October 24, 1996
Wanna raise your heartbeat? Drop down 500 steps through a door in the ground and when you reach the floor, crawl backwards, straight down, through a narrow hole. My heart was certainly racing. "Watch out - that step's a narrow one." "Yes, I know, I missed it." At the bottom of the hole, we were dumped into a sloping shaft. "Careful of your head around those turns." Normally we wouldn't be doing this sort of thing without a hard hat, but, as we didn't expect to be spelunking in North Africa, we hadn't come prepared. Once through the shaft we emerged into the Aven Room, an enormous cavern covered with stalactites and stalagmites. "Keep going?" Sure why not. We followed the small path until it disappeared and a thin string was the only thing to tell us which way to head. There might have been another hole down there but I couldn't tell; that was as far as we went.
We were at Gouffre Le Friouato, the largest cave in North Africa. The
map in the small hut at the cave's entrance showed we could explore 11.5
kilometers underground if we wished. (We did significantly less). The
attendant had gone that length plus more in a two day exploration the year
before. Spiologists have explored up to 20 km and estimate it continues for
another 35 km. The attendant pointed to the first large room and, making an
"o" with his thumb and finger, drew a long line in the air from the ceiling
to the floor. "Stalactites is good," he said.
Actually 'good' isn't an adequate description. This cave houses an amazing array of calcified formations. We stood in the Aven room a long while, shining our flashlights around the walls and ceiling. Against the far wall stood an enormous stalagmite growing like a tiny white castle from the floor. We had to run our lights way up before we saw it's point and. when we did, we had to run them back down again to convince ourselves that it was all a part of the same formation. From the ceiling grew another amazing shape. Redish in color it folded over on itself before plunging downward in a series of spikes. There were others too; from the walls, dripping down like soda straws; globs of brown and white pulled up from the floor; mushroom shaped creations reaching from dark holes or dripping from rock awnings. Crystal-like white lumps shining in our narrow beams of light.
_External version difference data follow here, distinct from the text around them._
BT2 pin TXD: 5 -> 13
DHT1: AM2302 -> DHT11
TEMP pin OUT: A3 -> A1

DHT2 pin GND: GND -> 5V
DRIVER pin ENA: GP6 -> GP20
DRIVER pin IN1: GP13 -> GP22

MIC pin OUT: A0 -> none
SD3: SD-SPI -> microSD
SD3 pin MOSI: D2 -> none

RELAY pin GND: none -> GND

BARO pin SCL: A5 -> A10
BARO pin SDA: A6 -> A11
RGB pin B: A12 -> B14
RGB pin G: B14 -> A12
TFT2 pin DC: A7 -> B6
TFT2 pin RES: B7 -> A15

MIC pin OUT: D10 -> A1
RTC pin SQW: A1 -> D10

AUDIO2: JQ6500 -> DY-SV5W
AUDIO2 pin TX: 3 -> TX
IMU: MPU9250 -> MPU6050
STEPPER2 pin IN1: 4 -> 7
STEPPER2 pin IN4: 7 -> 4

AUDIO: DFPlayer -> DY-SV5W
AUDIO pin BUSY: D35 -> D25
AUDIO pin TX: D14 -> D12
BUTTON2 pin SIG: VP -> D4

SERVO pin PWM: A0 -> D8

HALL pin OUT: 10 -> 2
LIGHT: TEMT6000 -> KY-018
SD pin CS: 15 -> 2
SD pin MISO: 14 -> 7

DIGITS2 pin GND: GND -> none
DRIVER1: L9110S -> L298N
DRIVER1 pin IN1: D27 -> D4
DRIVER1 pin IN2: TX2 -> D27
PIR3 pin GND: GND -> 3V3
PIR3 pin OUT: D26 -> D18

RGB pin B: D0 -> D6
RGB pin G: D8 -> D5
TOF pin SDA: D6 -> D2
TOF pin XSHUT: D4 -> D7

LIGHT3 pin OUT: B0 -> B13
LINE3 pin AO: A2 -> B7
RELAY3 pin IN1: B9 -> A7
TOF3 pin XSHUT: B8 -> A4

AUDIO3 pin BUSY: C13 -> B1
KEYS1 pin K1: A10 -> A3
Time has no meaning in the dark. Fifteen minutes slipped into half an hour. We spent an hour examining a droplet of water clinging to a small spout from an archway, or perhaps it was only a minute. On our way back up, we stopped often to move our lights to where we had been; to realize again the distance we had covered, to admire some new-found decoration. After pulling ourselves back through the narrow hole (the passage castre) I looked at my watch, elapsed time, one hour and ten minutes.
After that we no longer needed our lights. There was enough sunlight filtering in through the large hole in the cave's roof to easily see our way up the remaining steps. And enough light to spur the growth of tiny plants, fungus and further up, moss. After 500 endless steps and a thousand pants and puffs, we arrived back at the cave's entrance. Wow, it had grown hot out. Off came the hats, the sweatshirts, the mud-soaked gloves, the boots. I looked at John's smudged face; John looked at me; we both looked at the pile of dirty clothes we'd created. "Nothing like a good squeeze in a cave to convince you it's laundry day." he said. "And no better place to do laundry than in the desert." So, finding water became our next priority. We waved goodbye to the attendant and set off for less arid ground in the city of Fes.